Anyone had to pay any fines yet? I am just curious i hear about all the fines that people had to pay.

If anyone has backfiled Fbars and 1040x can they share their stories it might help and give boost to a lot of us who are about to.

Thanks


----------



## Nononymous

No. Nobody on this forum has ever reported an FBAR fine.


----------



## FilingLate

Have an appointment with another lawyer but their are also someone on serbinski forum who agrees with this lawyer
Will report on Monday


----------



## Nononymous

Round about now, I'm beginning to think of this.


----------



## Bevdeforges

I think the main issue here is that there are not *a lot* of folks who either have been caught out and fined/penalized nor a lot of folks contemplating backfiling FBARs and 1040x at the same time and for the same periods.

I did a little research online and could only find reference to individual FBAR fines as part of tax audits, i.e. income tax audits. So, maybe that will change in the future with the new regulations and reporting by the banks going into effect this year. But if your tax returns are relatively clean I really wouldn't worry too much about past FBARs.
Cheers,
Bev


----------



## BBCWatcher

I think DOJ had their first "pure" FBAR prosecution recently, though even in that case only the prosecution was pure, i.e. a separate, standalone process. The defendant was not pure -- he has, shall we say, a "colorful" history with law enforcement.

Anyway, my view is this is a good time to get past, current, and ongoing filings in order. There's still a standing policy that unprompted, voluntary, "innocent" compliance is encouraged and not penalized.

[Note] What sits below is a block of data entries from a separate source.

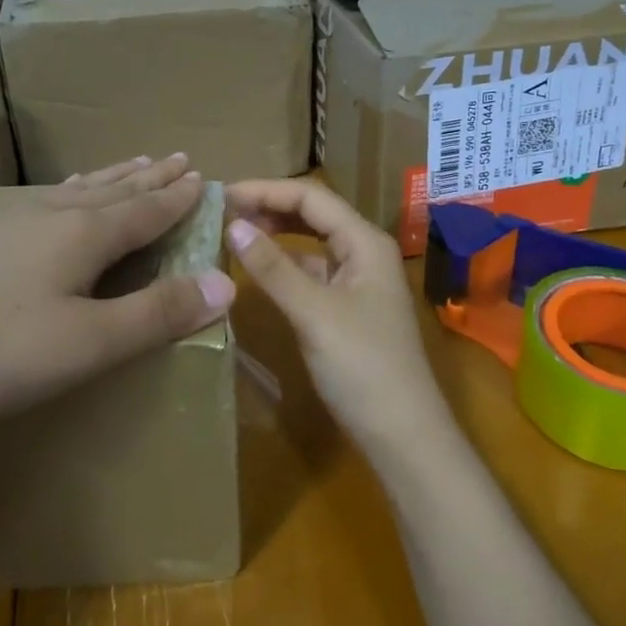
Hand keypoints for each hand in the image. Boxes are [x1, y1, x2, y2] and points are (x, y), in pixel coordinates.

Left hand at [0, 155, 235, 438]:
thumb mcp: (89, 344)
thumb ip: (158, 314)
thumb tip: (227, 284)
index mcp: (82, 234)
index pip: (145, 209)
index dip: (177, 197)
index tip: (203, 177)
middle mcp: (49, 216)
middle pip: (113, 190)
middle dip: (149, 177)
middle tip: (177, 157)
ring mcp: (6, 223)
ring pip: (75, 190)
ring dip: (111, 177)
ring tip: (133, 163)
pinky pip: (41, 200)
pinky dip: (67, 191)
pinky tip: (56, 196)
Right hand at [224, 179, 450, 452]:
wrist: (402, 435)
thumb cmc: (362, 366)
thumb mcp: (313, 312)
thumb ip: (272, 267)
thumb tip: (232, 225)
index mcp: (364, 241)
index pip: (311, 197)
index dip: (266, 190)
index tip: (223, 194)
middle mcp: (364, 251)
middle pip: (313, 214)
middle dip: (270, 207)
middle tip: (223, 211)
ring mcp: (357, 280)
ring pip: (312, 242)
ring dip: (276, 233)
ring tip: (234, 231)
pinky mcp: (347, 307)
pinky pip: (312, 271)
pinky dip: (284, 264)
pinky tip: (258, 269)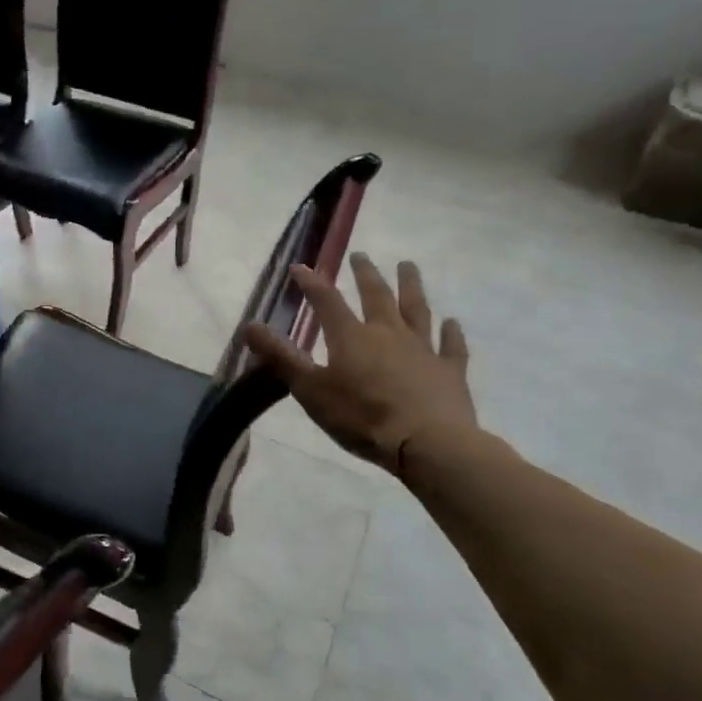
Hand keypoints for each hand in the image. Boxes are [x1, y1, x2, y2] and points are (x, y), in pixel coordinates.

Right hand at [244, 254, 475, 474]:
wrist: (427, 444)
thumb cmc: (361, 417)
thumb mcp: (310, 389)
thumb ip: (281, 356)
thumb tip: (248, 325)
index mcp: (351, 337)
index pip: (327, 301)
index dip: (312, 283)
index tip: (301, 267)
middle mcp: (388, 333)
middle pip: (377, 296)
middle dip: (366, 274)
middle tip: (361, 256)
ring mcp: (423, 350)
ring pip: (417, 310)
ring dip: (411, 286)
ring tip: (408, 266)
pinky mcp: (450, 372)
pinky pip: (451, 346)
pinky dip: (451, 333)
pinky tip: (452, 323)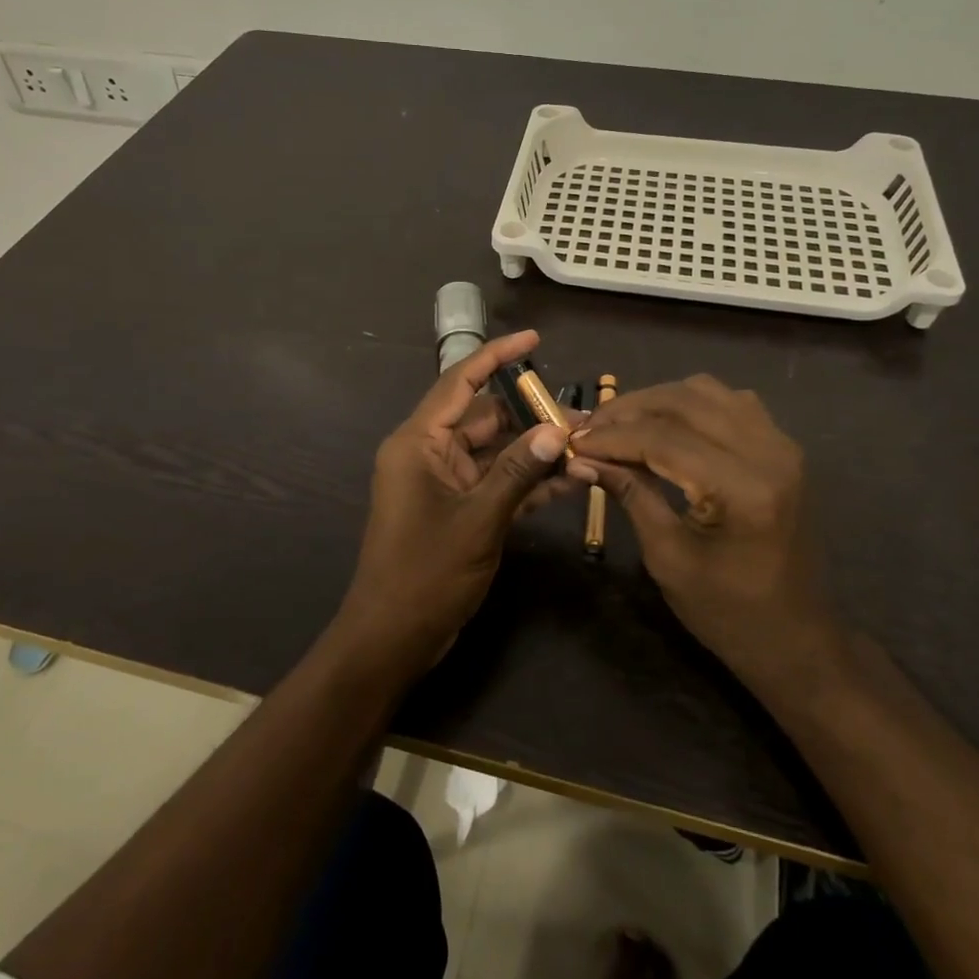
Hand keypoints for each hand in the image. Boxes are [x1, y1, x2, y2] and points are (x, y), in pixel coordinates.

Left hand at [334, 330, 576, 678]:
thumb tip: (557, 430)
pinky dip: (526, 482)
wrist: (392, 638)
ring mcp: (444, 483)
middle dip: (531, 415)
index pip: (459, 382)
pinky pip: (495, 483)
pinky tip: (570, 481)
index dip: (496, 356)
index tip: (534, 340)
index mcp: (418, 442)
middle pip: (484, 418)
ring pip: (495, 452)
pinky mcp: (457, 509)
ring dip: (535, 451)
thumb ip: (519, 471)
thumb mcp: (479, 519)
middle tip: (583, 415)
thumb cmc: (426, 573)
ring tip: (586, 445)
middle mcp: (429, 453)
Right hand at [566, 377, 841, 690]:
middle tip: (591, 428)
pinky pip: (730, 402)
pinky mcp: (782, 448)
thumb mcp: (667, 557)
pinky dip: (690, 404)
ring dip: (658, 401)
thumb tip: (581, 457)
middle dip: (629, 410)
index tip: (573, 441)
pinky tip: (665, 427)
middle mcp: (769, 453)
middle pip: (684, 401)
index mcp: (743, 489)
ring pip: (707, 391)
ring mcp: (782, 445)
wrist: (795, 639)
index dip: (612, 435)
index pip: (663, 438)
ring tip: (622, 425)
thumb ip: (629, 494)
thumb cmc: (727, 612)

Which makes sense, of course.


----------



## DavidMcKeegan

I also have not heard of any fines resulting from those who did not know about their obligation to file, and who came forward voluntarily. I think you are in the clear.


----------



## FilingLate

BBCWatcher said:


> I think DOJ had their first "pure" FBAR prosecution recently, though even in that case only the prosecution was pure, i.e. a separate, standalone process. The defendant was not pure -- he has, shall we say, a "colorful" history with law enforcement.
> 
> Anyway, my view is this is a good time to get past, current, and ongoing filings in order. There's still a standing policy that unprompted, voluntary, "innocent" compliance is encouraged and not penalized. Which makes sense, of course.

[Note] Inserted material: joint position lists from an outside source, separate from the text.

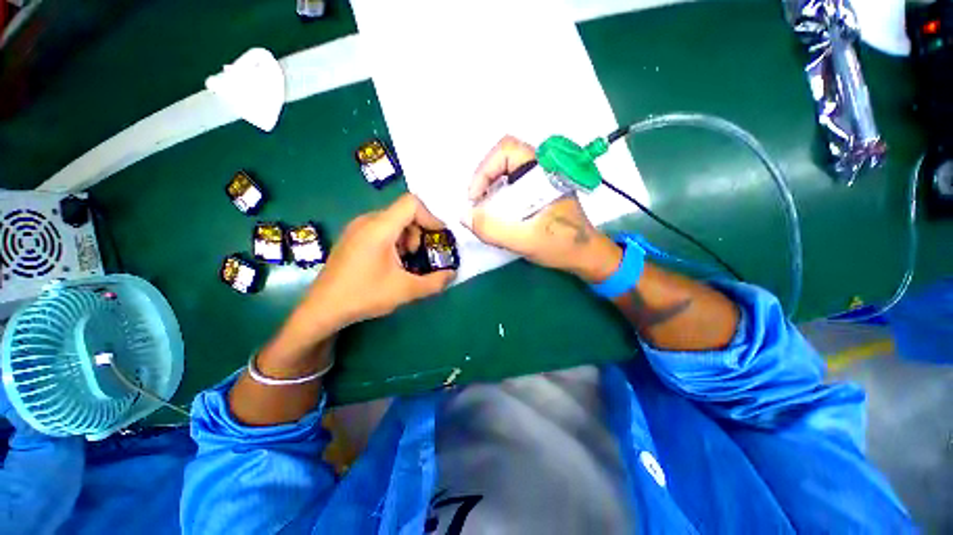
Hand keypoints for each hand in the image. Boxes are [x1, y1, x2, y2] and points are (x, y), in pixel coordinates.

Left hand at [305, 193, 455, 328]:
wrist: (323, 308)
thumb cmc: (364, 296)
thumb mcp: (406, 290)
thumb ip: (435, 282)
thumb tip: (453, 274)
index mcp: (379, 228)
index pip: (411, 203)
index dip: (430, 216)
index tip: (438, 236)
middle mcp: (366, 221)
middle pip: (403, 212)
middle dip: (418, 232)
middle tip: (417, 255)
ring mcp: (356, 228)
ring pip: (392, 220)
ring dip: (406, 237)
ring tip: (404, 261)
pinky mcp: (352, 237)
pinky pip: (380, 228)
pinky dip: (394, 240)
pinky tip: (389, 262)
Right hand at [464, 136, 622, 282]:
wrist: (586, 256)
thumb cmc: (562, 246)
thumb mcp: (526, 241)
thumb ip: (494, 230)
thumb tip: (465, 215)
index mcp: (544, 172)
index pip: (508, 150)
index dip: (485, 169)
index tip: (476, 197)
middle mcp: (542, 170)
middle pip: (504, 159)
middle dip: (485, 179)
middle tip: (477, 204)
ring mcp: (541, 181)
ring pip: (507, 172)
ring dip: (490, 188)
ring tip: (484, 210)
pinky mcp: (539, 192)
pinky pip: (513, 184)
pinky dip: (499, 195)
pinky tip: (497, 214)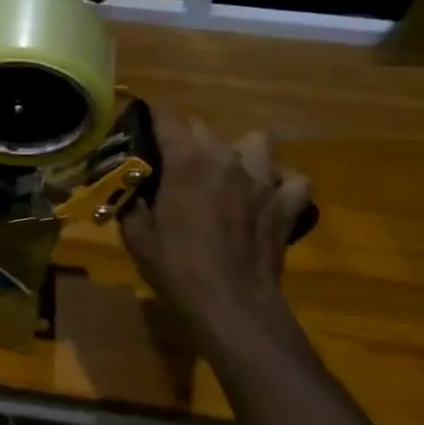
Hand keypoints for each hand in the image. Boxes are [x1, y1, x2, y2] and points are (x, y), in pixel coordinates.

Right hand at [119, 113, 310, 329]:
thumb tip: (130, 188)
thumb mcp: (136, 234)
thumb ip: (132, 201)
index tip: (136, 135)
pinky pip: (293, 181)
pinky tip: (266, 195)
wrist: (231, 305)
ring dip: (240, 152)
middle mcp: (227, 158)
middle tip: (170, 165)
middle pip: (204, 128)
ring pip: (257, 142)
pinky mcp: (287, 205)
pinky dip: (281, 183)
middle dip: (185, 140)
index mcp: (187, 160)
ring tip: (226, 173)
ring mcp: (263, 180)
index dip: (148, 123)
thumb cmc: (175, 267)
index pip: (164, 119)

Correct the only thing that bothers me is those few hundred $ every year in interest that i made and did not report. I wouldn't have even found it out but a CRA agent contacted me and asked me to change my bank reporting from resident to Non resident and got a NR4 form did some research and found out about FBAR filings etc..
Thanks


----------



## FilingLate

Bevdeforges said:


> I think the main issue here is that there are not *a lot* of folks who either have been caught out and fined/penalized nor a lot of folks contemplating backfiling FBARs and 1040x at the same time and for the same periods.
> 
> I did a little research online and could only find reference to individual FBAR fines as part of tax audits, i.e. income tax audits. So, maybe that will change in the future with the new regulations and reporting by the banks going into effect this year. But if your tax returns are relatively clean I really wouldn't worry too much about past FBARs.
> Cheers,
> Bev




Hello Bev i think the issue is that i am a Canadian Cit and resident of US whereas others are US Citizen and resident of other countries. I think the tax man is more lenient to you whereas for me he/she thinks i am trying to hide money.

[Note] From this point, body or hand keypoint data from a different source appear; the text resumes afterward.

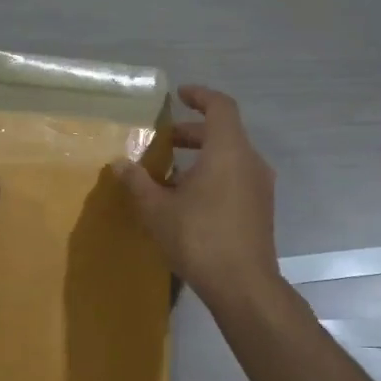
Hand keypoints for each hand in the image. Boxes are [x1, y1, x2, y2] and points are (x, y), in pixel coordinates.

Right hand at [113, 85, 280, 307]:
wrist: (243, 284)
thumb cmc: (199, 238)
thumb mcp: (157, 210)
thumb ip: (137, 182)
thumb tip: (119, 163)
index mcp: (228, 151)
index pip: (220, 106)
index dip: (200, 95)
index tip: (179, 95)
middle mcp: (250, 161)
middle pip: (224, 132)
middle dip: (192, 132)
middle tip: (164, 141)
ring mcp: (259, 186)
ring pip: (230, 157)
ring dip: (202, 157)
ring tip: (170, 174)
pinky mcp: (260, 209)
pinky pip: (236, 177)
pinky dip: (213, 175)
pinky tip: (189, 200)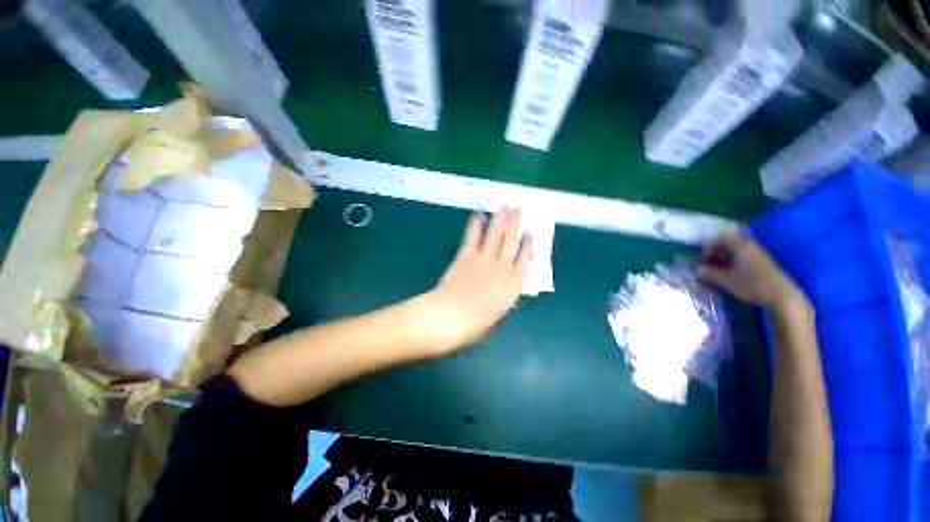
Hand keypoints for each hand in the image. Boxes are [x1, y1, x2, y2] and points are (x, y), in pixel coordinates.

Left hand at [415, 208, 531, 354]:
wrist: (449, 316)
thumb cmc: (474, 324)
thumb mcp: (497, 315)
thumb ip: (504, 298)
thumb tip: (507, 290)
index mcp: (513, 284)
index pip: (525, 259)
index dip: (528, 244)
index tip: (529, 232)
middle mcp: (502, 267)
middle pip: (511, 240)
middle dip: (516, 223)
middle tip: (519, 208)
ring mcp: (483, 259)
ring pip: (495, 234)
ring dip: (500, 219)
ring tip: (505, 206)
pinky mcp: (466, 255)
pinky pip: (473, 237)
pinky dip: (476, 225)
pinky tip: (479, 215)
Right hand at [698, 229, 808, 313]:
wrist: (782, 295)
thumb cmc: (752, 285)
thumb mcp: (727, 280)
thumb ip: (709, 273)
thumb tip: (696, 270)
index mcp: (740, 246)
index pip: (720, 238)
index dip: (708, 246)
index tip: (702, 258)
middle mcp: (748, 246)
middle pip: (727, 243)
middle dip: (714, 252)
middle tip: (706, 264)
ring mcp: (756, 254)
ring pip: (734, 251)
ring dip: (722, 258)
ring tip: (714, 270)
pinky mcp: (760, 263)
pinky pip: (741, 257)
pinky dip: (731, 263)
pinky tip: (727, 273)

The accountants that i have talked to in Canada are telling me its not an issue but others here in US are suggesting that it can be an issue.
I will keep good folks here updated so we can assist or help anyone we can.
You guys do have a great website.
Thanks


----------



## BBCWatcher

Wasn't that interest foreign taxed anyway? If so, the U.S. tax owed could even be negative, meaning a potential IRS refund.

Also check the applicable tax treaty.

But if you've got small amounts of non-taxed but U.S. taxable interest to report, the interest and penalty is still pretty small. Check the IRS publications, and you can run a calculation.


----------